The data:
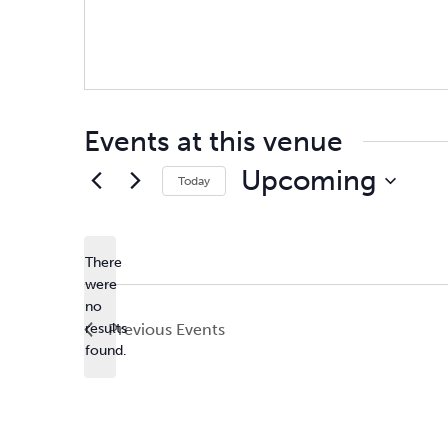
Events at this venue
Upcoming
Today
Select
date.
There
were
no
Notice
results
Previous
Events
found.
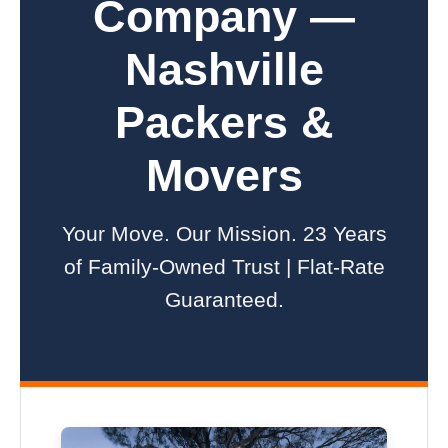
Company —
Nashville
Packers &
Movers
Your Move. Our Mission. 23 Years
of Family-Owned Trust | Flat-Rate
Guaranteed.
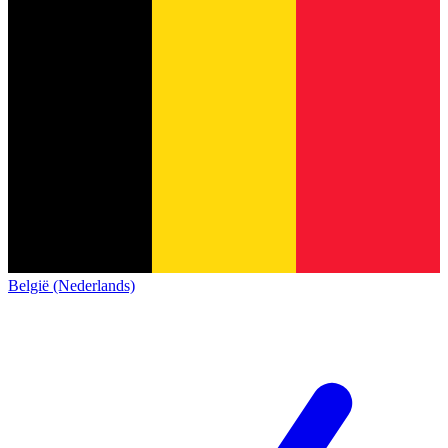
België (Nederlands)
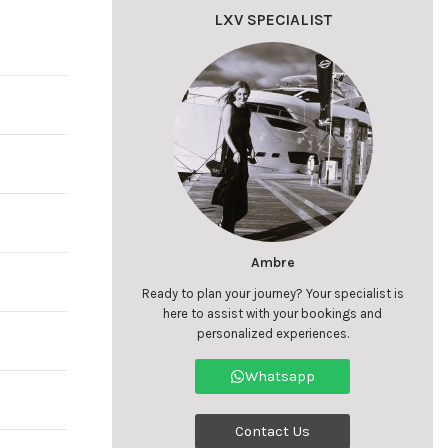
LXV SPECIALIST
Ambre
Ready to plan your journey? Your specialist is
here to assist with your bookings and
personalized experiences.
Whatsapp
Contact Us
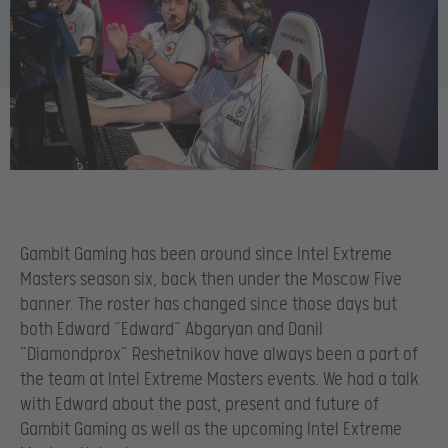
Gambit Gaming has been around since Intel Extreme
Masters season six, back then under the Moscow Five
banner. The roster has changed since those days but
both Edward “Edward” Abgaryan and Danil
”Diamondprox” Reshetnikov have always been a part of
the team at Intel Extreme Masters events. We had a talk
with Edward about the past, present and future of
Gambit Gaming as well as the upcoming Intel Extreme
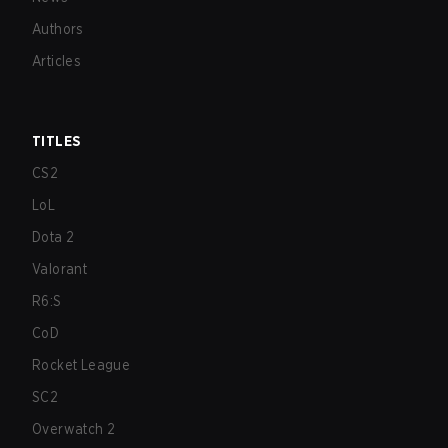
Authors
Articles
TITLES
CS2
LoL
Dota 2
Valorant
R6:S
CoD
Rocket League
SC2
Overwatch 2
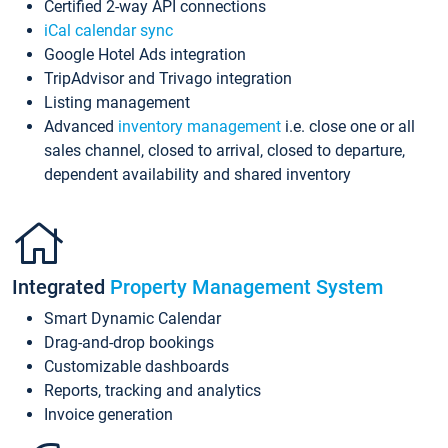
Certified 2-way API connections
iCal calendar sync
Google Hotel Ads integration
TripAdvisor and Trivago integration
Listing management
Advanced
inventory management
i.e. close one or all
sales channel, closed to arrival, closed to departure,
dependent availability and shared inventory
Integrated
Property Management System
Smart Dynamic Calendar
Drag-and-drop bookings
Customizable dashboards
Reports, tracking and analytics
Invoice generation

Problem to work on: Begin at the first line of the entries and stop after the line holding "Overwatch 2"; repeat those lines exactly, but not the pictures.

Output for this task:
Events at this venue
Upcoming
Today
Select
date.
There
were
no
Notice
results
Previous
Events
found.
Company —
Nashville
Packers &
Movers
Your Move. Our Mission. 23 Years
of Family-Owned Trust | Flat-Rate
Guaranteed.
België (Nederlands)
LXV SPECIALIST
Ambre
Ready to plan your journey? Your specialist is
here to assist with your bookings and
personalized experiences.
Whatsapp
Contact Us
Gambit Gaming has been around since Intel Extreme
Masters season six, back then under the Moscow Five
banner. The roster has changed since those days but
both Edward “Edward” Abgaryan and Danil
”Diamondprox” Reshetnikov have always been a part of
the team at Intel Extreme Masters events. We had a talk
with Edward about the past, present and future of
Gambit Gaming as well as the upcoming Intel Extreme
Authors
Articles
TITLES
CS2
LoL
Dota 2
Valorant
R6:S
CoD
Rocket League
SC2
Overwatch 2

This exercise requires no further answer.